Healthcare was one of the most attacked industries in 2015, according to Kidd – but only 10 percent of the budget in healthcare is dedicated to IT security. As a result, tough spending choices are made with 'compliance checkbox security.'
To further complicate matters, the sophistication of cyberattacks is increasing, and there's a lack of cybersecurity staff able to tackle these attacks, Kidd explained.
"Where worms, viruses, and Dos/DDoS were of the center of attention roughly four years ago, we're now dealing with nation state attacks, IoT compromises and Ransomware," she said. "The game has shifted to be one of complete control, instead of disruption."
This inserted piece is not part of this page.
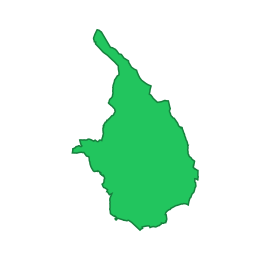 outline of Odorheiu Secuiesc, Harghita, Romania, rotated 258°
{"feature_id": "2599482B50966601311858", "entity_name": "Odorheiu Secuiesc", "entity_type": "district", "adm_level": 2, "iso_a3": "ROU", "parent_name": "Romania", "parent_adm1": "Harghita", "projection": "robinson", "projection_center": [25.322, 46.315], "detail": "fine", "context": "isolated", "style": "filled", "palette": "green", "viewbox_px": 256, "rotation_deg": 258, "n_neighbors": 0, "source": "geoboundaries", "source_scale": "gbopen_adm2", "svg_char_len": 5690}
<svg xmlns="http://www.w3.org/2000/svg" viewBox="0 0 256 256"><g transform="rotate(258 128 128)"><path d="M230.5,118.2L226.5,115.1L223.3,113.1L222.9,113.0L222.6,112.9L221.9,112.9L220.4,113.1L219.3,113.0L218.8,114.3L217.8,113.9L217.0,114.0L216.9,113.8L216.7,113.9L213.0,116.2L207.8,119.2L206.6,120.1L203.5,123.0L198.6,126.3L196.8,127.6L195.6,128.5L192.3,130.4L191.0,131.4L187.3,130.8L185.3,130.8L183.9,130.7L182.8,130.4L182.1,130.3L181.7,130.0L181.1,128.2L180.5,127.9L180.2,127.3L179.3,126.6L178.6,125.8L177.6,124.8L177.3,124.7L176.2,124.3L174.4,123.3L173.8,122.9L172.7,122.3L171.6,122.0L170.6,121.5L170.0,121.6L166.9,120.7L165.8,120.7L165.0,120.5L163.9,120.0L163.4,119.7L162.2,119.4L161.8,119.0L161.2,118.4L160.8,117.8L160.4,117.4L160.3,116.9L160.0,116.4L159.4,115.9L159.2,115.7L158.3,115.2L157.7,115.0L157.3,114.8L156.6,114.1L156.1,114.3L155.2,114.9L154.8,115.4L154.1,115.7L152.5,117.1L151.2,117.8L150.8,118.0L150.3,118.4L149.0,119.0L148.0,118.8L147.2,119.1L146.8,118.9L146.5,118.6L145.7,118.1L145.3,117.5L144.2,116.9L143.6,116.2L143.4,115.7L143.4,114.9L142.8,114.0L141.0,111.6L140.8,111.3L140.8,110.9L140.5,110.5L140.0,110.0L139.6,109.4L139.9,109.0L138.4,107.8L138.3,107.5L138.3,106.9L137.5,106.3L136.4,105.2L135.5,105.0L135.5,104.4L134.8,104.2L134.6,104.4L133.8,104.3L133.2,103.5L132.0,103.3L130.9,103.0L129.9,103.1L129.3,102.7L128.8,102.9L128.1,103.0L127.4,102.6L126.8,102.4L126.4,102.2L125.6,102.0L125.4,101.6L125.0,101.6L124.6,101.4L123.2,100.5L121.2,99.7L121.7,98.9L122.0,98.2L122.1,97.7L121.9,97.3L121.3,96.8L121.0,96.2L120.9,95.6L121.2,95.0L121.6,94.5L123.0,93.3L122.3,91.8L122.5,91.7L122.9,90.9L123.5,90.1L123.8,89.7L123.9,89.8L124.3,89.3L124.7,88.5L124.9,88.3L125.2,87.5L125.4,86.6L125.3,86.3L125.0,85.8L124.9,85.5L125.0,84.2L125.2,83.4L125.5,82.7L125.6,81.4L125.8,80.7L126.2,79.2L126.3,78.3L125.4,78.3L124.1,78.4L123.4,78.4L121.5,78.6L121.0,78.7L120.1,79.2L119.7,78.9L119.5,78.2L119.7,77.7L119.8,77.5L120.7,76.7L120.9,75.8L120.6,75.2L120.5,74.3L120.6,73.6L120.5,73.2L120.1,72.8L119.8,72.5L119.5,71.7L119.5,71.4L119.4,71.0L119.0,70.1L119.1,69.7L117.2,69.2L115.2,68.4L114.4,71.7L114.1,72.8L114.2,74.8L114.0,77.5L113.4,78.4L113.3,79.7L110.7,80.9L109.3,81.5L108.9,82.1L108.2,83.5L107.7,83.7L107.0,83.8L104.3,83.4L103.7,83.4L102.7,83.6L100.7,83.4L98.6,83.6L96.9,83.9L93.4,85.1L92.5,85.9L92.4,86.6L92.3,88.4L91.9,89.0L92.4,89.6L90.2,91.8L90.0,91.2L88.6,91.5L88.6,92.1L87.3,92.5L87.2,93.0L86.8,93.7L86.2,93.6L86.0,94.0L86.1,93.9L86.5,94.1L86.3,94.2L85.8,94.4L83.9,94.7L83.2,94.6L83.1,94.3L82.7,94.0L79.8,93.1L79.3,92.6L78.9,92.0L78.5,91.6L78.4,91.0L76.5,91.3L74.9,91.8L74.3,92.9L72.2,94.9L71.9,95.2L70.2,94.0L70.1,94.4L69.5,94.8L68.9,95.1L68.2,95.3L66.6,95.9L66.7,96.6L67.2,98.6L65.4,97.4L64.3,96.6L62.6,95.6L61.0,95.2L59.1,95.1L58.7,94.9L58.3,94.7L56.9,94.5L53.9,93.9L52.4,93.3L50.6,93.4L49.3,93.2L48.2,93.1L47.8,93.1L45.5,95.1L44.3,96.5L44.6,96.8L43.9,97.6L42.8,97.9L42.5,97.9L42.0,98.0L41.7,97.5L42.3,97.3L42.3,97.2L41.9,96.5L41.0,96.7L41.1,97.1L40.9,97.4L40.6,97.5L40.8,98.0L41.3,98.1L41.5,98.1L41.9,99.2L41.3,100.2L38.7,105.0L38.6,104.9L38.0,106.6L37.6,107.3L37.5,107.8L37.5,108.2L37.7,108.6L37.6,109.4L34.9,112.0L25.6,118.5L26.5,119.9L26.8,121.4L27.5,121.4L27.9,121.2L28.2,121.2L28.3,121.9L28.3,123.9L28.3,125.0L28.2,126.3L28.2,126.6L28.1,127.4L27.9,127.9L27.7,128.4L26.1,128.9L26.3,129.3L26.2,129.6L26.3,130.2L26.5,131.1L26.4,131.3L26.3,131.6L26.3,132.1L26.3,132.5L26.1,133.1L25.8,133.6L25.6,134.1L25.5,134.6L25.5,135.0L26.2,137.6L26.0,138.0L26.5,139.1L26.7,139.4L27.2,140.6L27.5,140.9L28.0,141.0L27.9,141.1L27.4,143.0L27.7,144.0L27.6,145.3L28.0,145.4L28.2,145.5L28.2,145.4L29.3,145.9L29.1,146.2L30.8,147.0L35.2,147.3L35.6,146.5L36.5,147.0L37.3,147.3L38.0,148.2L38.8,149.4L39.6,151.1L39.5,152.1L40.3,153.2L40.5,153.2L41.2,155.7L41.7,157.4L42.0,158.2L42.1,158.9L42.1,160.2L42.6,164.5L42.3,165.8L42.4,166.2L42.5,166.7L41.8,168.8L41.5,169.3L41.2,169.8L40.2,170.9L43.5,172.3L46.4,173.9L46.5,174.1L46.8,174.4L46.9,174.9L50.0,176.8L51.5,179.0L53.0,179.9L55.9,181.3L56.1,181.7L56.6,182.1L57.3,182.4L57.9,182.4L60.6,182.7L61.2,182.2L61.5,182.1L64.2,182.8L64.5,182.8L64.3,183.5L63.9,184.2L63.0,185.2L63.3,185.3L63.1,185.6L64.4,185.9L65.6,186.5L66.8,186.4L71.9,187.6L72.2,187.0L73.1,186.2L74.2,184.7L74.5,184.9L75.1,184.2L76.0,183.6L77.9,184.3L77.7,184.5L81.7,186.2L82.0,186.0L82.2,185.7L82.4,185.7L83.5,184.6L84.3,184.0L85.4,183.7L86.3,183.1L86.9,182.4L88.5,181.7L89.3,181.8L90.0,181.5L90.5,181.4L90.9,181.4L91.3,181.5L91.6,181.7L92.5,181.8L94.2,181.8L95.9,182.5L97.7,182.7L98.6,183.3L98.7,182.9L99.0,182.8L100.7,183.0L101.6,183.0L102.9,182.8L103.3,182.7L104.4,182.3L105.1,182.3L106.9,182.2L108.3,181.8L109.3,181.9L110.4,181.9L110.6,181.8L111.7,181.5L113.8,181.3L114.6,181.2L115.2,181.0L117.2,181.0L117.8,180.0L117.3,179.7L119.4,178.1L119.9,177.9L122.5,177.5L127.9,175.2L128.2,174.5L128.6,174.1L129.0,173.8L129.7,173.6L130.0,173.3L130.3,173.1L131.5,172.5L132.3,172.5L132.5,172.4L133.1,172.5L134.5,172.2L135.1,172.0L136.0,172.1L136.5,172.2L137.0,172.7L137.4,172.8L137.6,173.0L138.4,173.4L139.5,173.2L146.1,173.1L146.8,170.6L147.0,170.5L147.2,169.9L147.2,169.7L147.3,169.4L147.3,169.2L147.1,168.9L147.1,168.1L147.0,167.6L146.8,166.4L146.8,164.9L146.9,164.6L146.8,164.0L146.9,163.4L147.0,162.1L151.8,158.8L152.2,158.6L152.9,158.4L155.5,157.2L156.7,155.9L159.5,157.1L161.0,157.6L164.3,159.3L165.0,158.4L165.7,157.2L166.7,156.0L167.8,154.8L171.9,151.2L174.7,149.9L177.3,149.2L180.5,148.6L182.7,148.4L184.4,146.2L186.8,144.0L192.0,142.3L193.6,142.4L197.3,138.5L201.3,136.8L202.4,134.5L206.0,133.0L207.8,131.8L208.0,131.4L209.7,129.5L210.5,127.6L227.5,121.9L227.8,121.5L227.7,121.5L228.5,120.9L229.4,120.3L229.9,119.4L230.5,118.2Z" fill="#22c55e" stroke="#15803d" stroke-width="1.5"/></g></svg>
To combat this, she recommended that healthcare organizations adopt a posture of risk-based security, which requires a protective barrier around patient data and the systems. Healthcare organizations also need to model cybersecurity based on the human immune system.
"Similar to the human body, you're aware your body (or enterprise) will at some point be compromised, the important factor is how resilient your organization is in order to maintain continuity of operations," Kidd said.
"Organizations need to employ a service that includes proactive threat hunting, which searches for indicators of compromise and infection, while simultaneously remembering the infections you have already expelled," she added.
And to reduce physical theft of data – another threat plaguing healthcare security – the industry needs to employ heavy segmentation and virtualization to eliminate this risk, according to Kidd: "Once your data leaves your premises, you've already lost control of it."
Ponemon Institute surveyed 1,784 information security leaders from 19 countries for its report.